# RCA DVR40 with no satellite



## andsmith79 (Oct 24, 2004)

I'd like to purchase an RCA DVR40 (going small since I have another drive to put in it), but have some qestions about the connections and putting zipper on it.

I live in an apartment where the TV cable comes from a standard coax connection on the wall. We have DirecTV, but the leasing office controls the box and feeds the signal out to all apartments. So my TV connects directly to the wall jack.

Will I be able to use the DirecTV RCA DVR40 with zipper even though I would not be connecting to a satellite? Will it work if I just connect the coax from my wall jack into the input on the back of the DVR?

I currently have a stand alone Tivo 540040, but unstand that I'm not able to put zipper on it without messing around with the PROM.

Thanks!


----------



## BTUx9 (Nov 13, 2003)

Even though the original source may be directv, that isn't what your apt. building is supplying to you, so I'm afraid you won't be able to use any directv equipment with that input.
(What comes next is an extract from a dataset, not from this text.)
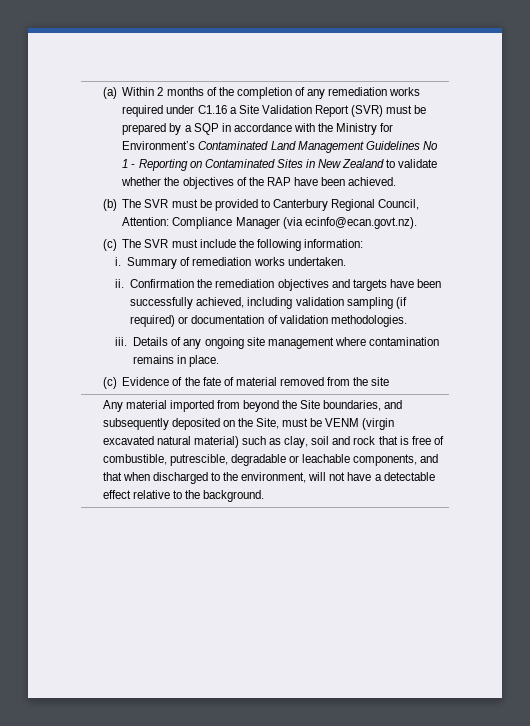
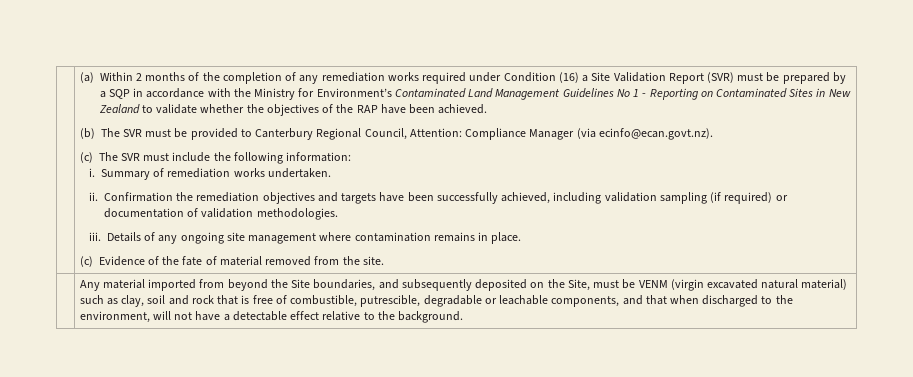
[197,105,227,114] C1.16 -> [503,72,579,83] Condition (16)
[371,377,390,386] site -> [362,256,384,265] site.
in the unlikely event that you have a SSW exposure from a balcony, you could put in a directv satellite dish of your own, but other than that, not much you can do


----------



## andsmith79 (Oct 24, 2004)

Thanks for the quick response! Is there anything I can do with my current stand alone Tivo 540040...that does not require removal of the prom? I cancelled the subscription on it and haven't gone back since they are requiring a 1-year contract now!


----------